_Collected data entries:_
-- Opening Marker --
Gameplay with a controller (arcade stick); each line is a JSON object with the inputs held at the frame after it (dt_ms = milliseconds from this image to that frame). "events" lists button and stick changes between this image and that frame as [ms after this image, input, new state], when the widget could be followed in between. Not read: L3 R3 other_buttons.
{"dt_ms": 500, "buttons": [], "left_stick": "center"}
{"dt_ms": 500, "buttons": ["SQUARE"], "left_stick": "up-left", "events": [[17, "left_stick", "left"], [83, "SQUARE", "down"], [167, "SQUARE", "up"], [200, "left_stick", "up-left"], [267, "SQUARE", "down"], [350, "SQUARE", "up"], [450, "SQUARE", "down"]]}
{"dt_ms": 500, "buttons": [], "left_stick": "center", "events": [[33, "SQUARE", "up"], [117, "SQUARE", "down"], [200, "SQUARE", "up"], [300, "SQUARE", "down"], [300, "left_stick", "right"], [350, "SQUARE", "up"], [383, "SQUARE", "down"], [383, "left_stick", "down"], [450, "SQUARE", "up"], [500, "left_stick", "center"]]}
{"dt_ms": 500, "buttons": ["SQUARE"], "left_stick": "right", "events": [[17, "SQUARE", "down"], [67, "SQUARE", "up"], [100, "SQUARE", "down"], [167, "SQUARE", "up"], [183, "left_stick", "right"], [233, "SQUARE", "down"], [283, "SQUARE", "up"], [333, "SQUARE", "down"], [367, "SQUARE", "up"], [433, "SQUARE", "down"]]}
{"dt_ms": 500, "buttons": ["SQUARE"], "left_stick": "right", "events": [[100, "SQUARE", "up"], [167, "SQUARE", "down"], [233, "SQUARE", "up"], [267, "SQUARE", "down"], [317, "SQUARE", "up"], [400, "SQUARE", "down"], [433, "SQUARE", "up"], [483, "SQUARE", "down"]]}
-- Closing Marker --
_TASK INSTRUCTIONS:_ Copy the whole of the data above exactly.

_FINAL ANSWER:_
Gameplay with a controller (arcade stick); each line is a JSON object with the inputs held at the frame after it (dt_ms = milliseconds from this image to that frame). "events" lists button and stick changes between this image and that frame as [ms after this image, input, new state], when the widget could be followed in between. Not read: L3 R3 other_buttons.
{"dt_ms": 500, "buttons": [], "left_stick": "center"}
{"dt_ms": 500, "buttons": ["SQUARE"], "left_stick": "up-left", "events": [[17, "left_stick", "left"], [83, "SQUARE", "down"], [167, "SQUARE", "up"], [200, "left_stick", "up-left"], [267, "SQUARE", "down"], [350, "SQUARE", "up"], [450, "SQUARE", "down"]]}
{"dt_ms": 500, "buttons": [], "left_stick": "center", "events": [[33, "SQUARE", "up"], [117, "SQUARE", "down"], [200, "SQUARE", "up"], [300, "SQUARE", "down"], [300, "left_stick", "right"], [350, "SQUARE", "up"], [383, "SQUARE", "down"], [383, "left_stick", "down"], [450, "SQUARE", "up"], [500, "left_stick", "center"]]}
{"dt_ms": 500, "buttons": ["SQUARE"], "left_stick": "right", "events": [[17, "SQUARE", "down"], [67, "SQUARE", "up"], [100, "SQUARE", "down"], [167, "SQUARE", "up"], [183, "left_stick", "right"], [233, "SQUARE", "down"], [283, "SQUARE", "up"], [333, "SQUARE", "down"], [367, "SQUARE", "up"], [433, "SQUARE", "down"]]}
{"dt_ms": 500, "buttons": ["SQUARE"], "left_stick": "right", "events": [[100, "SQUARE", "up"], [167, "SQUARE", "down"], [233, "SQUARE", "up"], [267, "SQUARE", "down"], [317, "SQUARE", "up"], [400, "SQUARE", "down"], [433, "SQUARE", "up"], [483, "SQUARE", "down"]]}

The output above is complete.